We’ll call this code from our web application whenever the POST endpoint (to send an email) is called. This will kick off the job running on a Fly Machine, and return the task id, which is used to retrieve the results!

Code to retrieve results

When we retrieve the results, we need to first check whether the Machine is still running. If it’s still running, we can just return a PENDING status, and expect the client will try again later.

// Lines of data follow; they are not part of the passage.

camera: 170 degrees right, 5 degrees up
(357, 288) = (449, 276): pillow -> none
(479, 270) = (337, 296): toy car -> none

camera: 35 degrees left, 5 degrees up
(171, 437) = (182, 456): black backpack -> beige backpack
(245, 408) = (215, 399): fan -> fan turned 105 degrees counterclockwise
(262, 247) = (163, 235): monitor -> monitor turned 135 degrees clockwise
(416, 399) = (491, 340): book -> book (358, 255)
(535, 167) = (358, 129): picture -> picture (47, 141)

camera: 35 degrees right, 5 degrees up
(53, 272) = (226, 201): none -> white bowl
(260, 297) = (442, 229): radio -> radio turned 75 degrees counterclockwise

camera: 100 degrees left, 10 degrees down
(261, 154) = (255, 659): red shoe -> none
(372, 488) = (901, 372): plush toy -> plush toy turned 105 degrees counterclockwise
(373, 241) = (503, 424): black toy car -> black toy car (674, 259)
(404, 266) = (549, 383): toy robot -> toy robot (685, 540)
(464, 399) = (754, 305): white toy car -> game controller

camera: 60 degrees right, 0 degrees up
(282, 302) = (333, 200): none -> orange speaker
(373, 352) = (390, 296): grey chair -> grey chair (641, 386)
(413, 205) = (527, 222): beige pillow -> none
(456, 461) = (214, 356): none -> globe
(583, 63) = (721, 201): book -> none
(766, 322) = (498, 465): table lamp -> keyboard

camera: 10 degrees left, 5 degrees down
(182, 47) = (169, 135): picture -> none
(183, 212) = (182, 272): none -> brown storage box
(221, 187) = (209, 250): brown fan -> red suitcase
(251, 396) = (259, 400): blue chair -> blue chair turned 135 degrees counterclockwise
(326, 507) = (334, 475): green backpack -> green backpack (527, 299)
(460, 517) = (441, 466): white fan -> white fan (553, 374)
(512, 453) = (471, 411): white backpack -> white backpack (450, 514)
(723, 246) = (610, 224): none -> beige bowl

Once the Machine is done, we can retrieve the result that the job wrote to Redis, and return it to the caller!

def get_results(task_id):
    redis_client = redis.from_url(REDIS_URL, decode_responses=True)

    # check whether the machine is still running
    machine_id = redis_client.get(f"{MACHINE_INFO_KEY_PREFIX}{task_id}")
    response = requests.get(
        f"https://api.machines.dev/"
        f"v1/apps/{FLY_TASKS_APP}/machines/{machine_id}",
        headers=headers
    )
    machine_info = response.json()
    if machine_info["state"] in ("starting", "created", "started"):
        return {
            "status": "PENDING"
        }

    # if the machine is done, get the result!
    result = redis_client.get(f"{RESULTS_KEY_PREFIX}{task_id}")
    return json.loads(result)

In our simple demo web application, we have a GET /status/{task_id} endpoint, which calls this function to retrieve the result and then displays it to the user. If the status is PENDING, the user can refresh the page to try again.

Code to clean up resources

After results have been retrieved, you’ll want to clean up: remove the Machine, and delete the values stored in Redis.

def clean_up(task_id):
    redis_client = redis.from_url(REDIS_URL, decode_responses=True)
    machine_id = redis_client.get(f"{MACHINE_INFO_KEY_PREFIX}{task_id}")
    requests.delete(
        f"https://api.machines.dev/"
        f"v1/apps/{FLY_TASKS_APP}/machines/{machine_id}",
        headers=headers
    )
    redis_client.delete(f"{TASKS_KEY_PREFIX}{task_id}")
    redis_client.delete(f"{RESULTS_KEY_PREFIX}{task_id}")
    redis_client.delete(f"{MACHINE_INFO_KEY_PREFIX}{task_id}")

And that’s it! Now we have a super-simple implementation of background jobs using Fly Machines. 🎉

What’s next?

In this post, I’ve presented a very simple proof of concept implementation of background jobs on Fly.io Machines with Python. For some simple apps, you can use this approach as it is, but there’s a lot more you could do without very much effort! Here’s some ideas to get you started:

  • Write a generic Python library for this purpose, which could be reused across different apps.
  • Right now there’s a limitation: job request args and results need to be JSON-serializable. This is fine for many use cases, but it could be interesting to explore other alternatives!
  • My implementation uses a separate Docker image for the worker, but you could also use the same image as the web app, similarly to what Brad did in his Ruby background jobs on Machines implementation.
  • Instead of a library, you could create a language-agnostic service. Using Fly Machines scale-to-zero capability, this service could avoid incurring unnecessary costs for idle time.